Li na imprensa de ontem, que o "trabalho artístico está a aumentar entre as crianças", sendo cada vez maior o número de solicitações, sobretudo para actores e músicos e que, consultados os especialistas da coisa, estes mostram-se preocupados com a "pressão mediática" e tudo o mais que mexa com o natural desenvolvimento dos infantis. Os pais, esses querem é que os petizes sejam todos famosos e assim de pequeninos lhes vão torcendo os pepinos.

Como também tenho direito à opinião, considero que tudo isto é uma enorme hipocrisia de uma sociedade e leis que fazem distinção entre o trabalho, não colocando todas as suas áreas no mesmo plano de igualdade e dignidade, como se um actor, músico ou futebolista sejam diferentes de um pedreiro, mineiro ou agricultor. Logo é permitido trabalho infantil nas ditas áreas "artísticas" mas não noutras actividades, mesmo que compatíveis com as possibilidades físicas de cada idade, e muitas seriam capzes de também "instruir e formar". E digo-o eu, com a autoridade de quem começou a trabalhar numa fábrica ainda com 12 anos incompletos e não deixou, por isso, de estudar de noite e trabalhar de dia, comprar terreno, construir casa, ter filhos, educá-los e dar-lhes formação superior, sem ajuda de ninguém nem do Estado. Não é para todos? Pois não, é que isso implica trabalho e sacrifício constantes, e privações sim (bons carros, férias e viagens), e por ora ninguém gosta desta sobremesa.

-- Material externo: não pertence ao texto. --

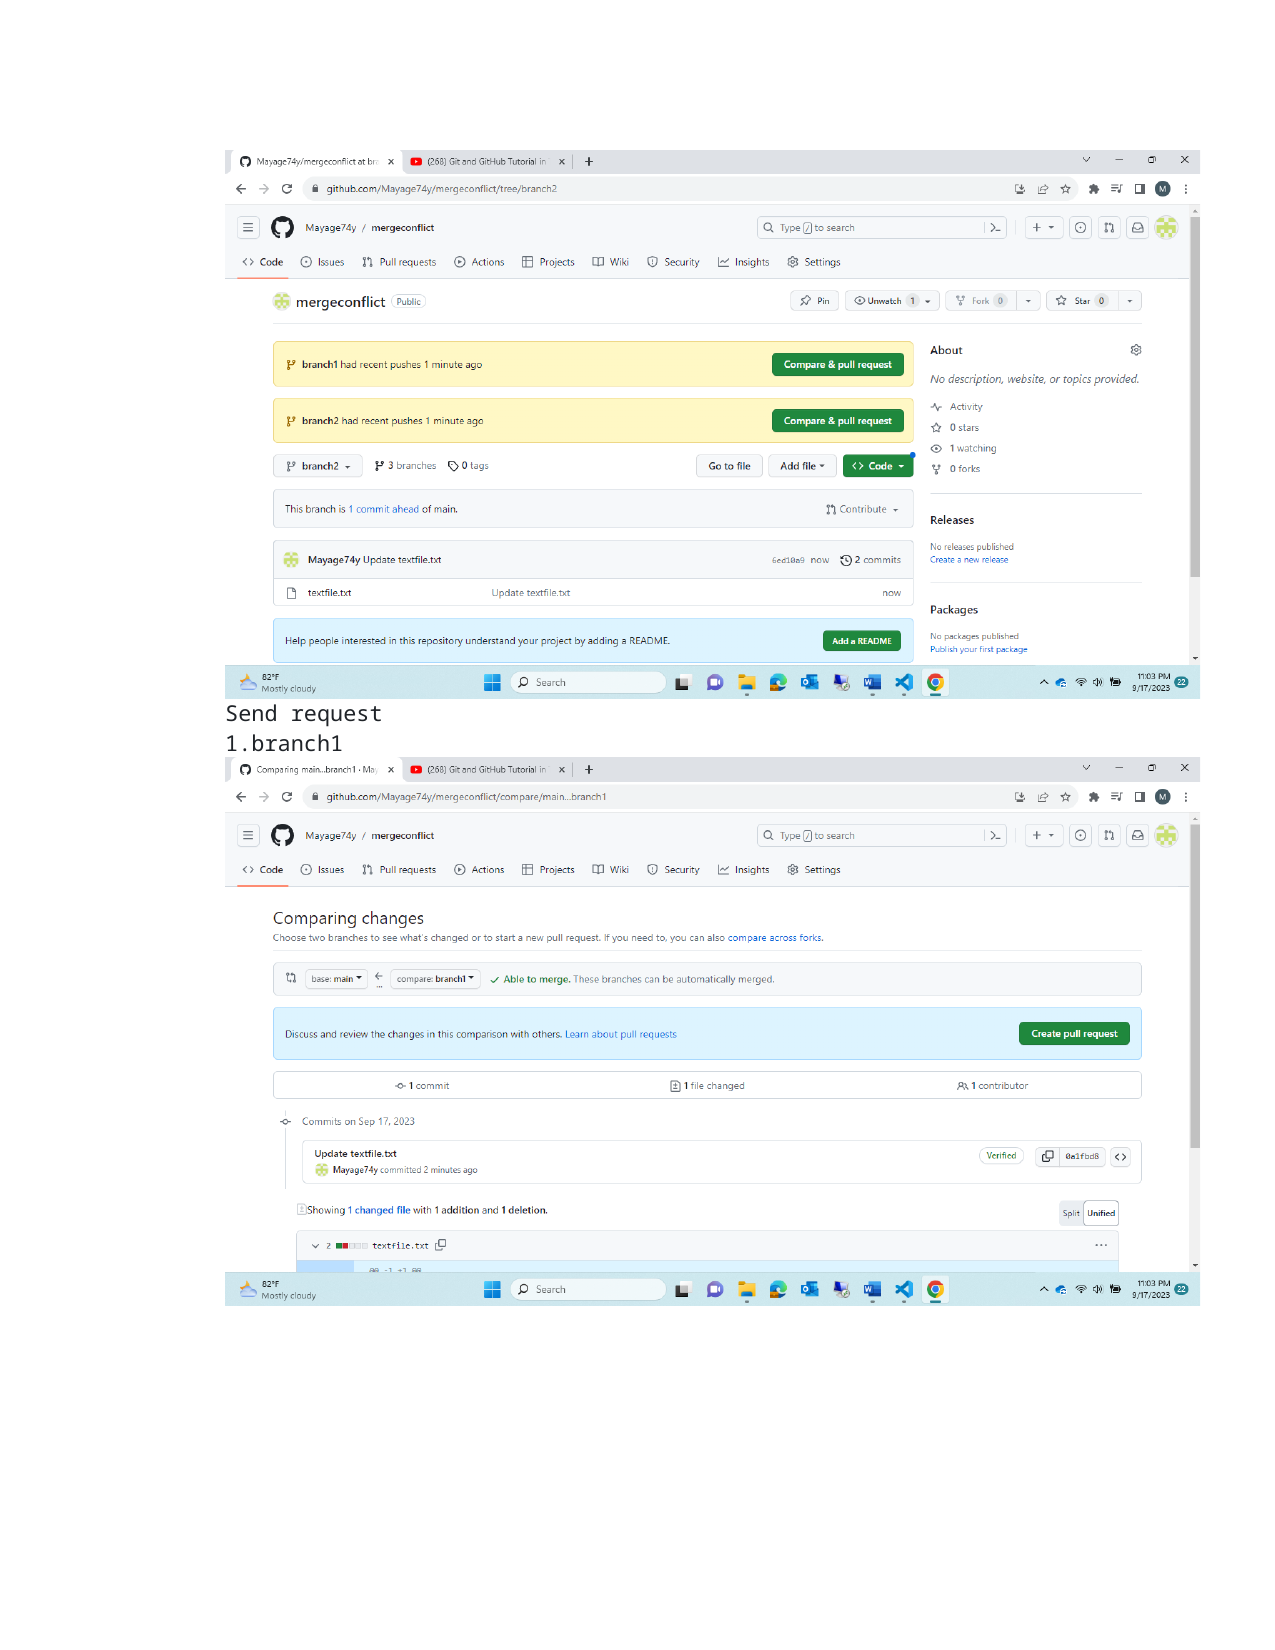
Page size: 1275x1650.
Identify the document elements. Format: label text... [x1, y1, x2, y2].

picture [225, 757, 1200, 1306]
list Send request [225, 699, 1125, 728]
picture [225, 150, 1200, 699]
list 1.branch1 [225, 728, 1125, 757]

Mas é disto que a casa gasta e assim vamos tendo nas escolas matulões e matulonas, sem nada fazer, sem aproveitamento escolar, ou pelo sistema a serem empurrados para a frente porque importa mostrar resultados, limitando-se a ocupar e a gastar recursos, a serem pesados encargos para os pais, na generalidade sem possibilidades, e para o Estado, como quem diz, para todos nós. Mas andam por ali.

Com tudo isto, não sou a favor, de todo, do trabalho infantil, porque o senti na pele, mas também não sou a favor desta hipocrisia geral e distinção entre o trabalho, quando no fundo andamos todos para aqui a berrar direitos e igualdades. Mas não me faria espécie que a idade de escolaridade obrigatória fosse revista e ficasse pelo nono ano e que a partir daí estude quem queira com vontade e empenho e tenha objectivo aproveitamento escolar, não simulado, e comece a trabalhar, efectivamente, em áreas adequadas às idades ou com formação mais técnica e manual com vista à subsequente integração no mercado de trabalho. 

Não sendo assim, andamos, sem meios para tal, à procura de uma sociedade onde todos possam ser doutores e engenheiros e a promover trabalho infantil para uma classe de actores e cantores, a preencher elencos de telenovelas e realities shows. Depois, para o resto, que venham os imigrantes desqualificados para nos plantar as batatas, colher os tomates e mirtilos, pescar as sardinhas e carapaus, construir as casas e fazer estradas, servir-nos nos restaurantes ou limpar o lixo que deixamos nas ruas.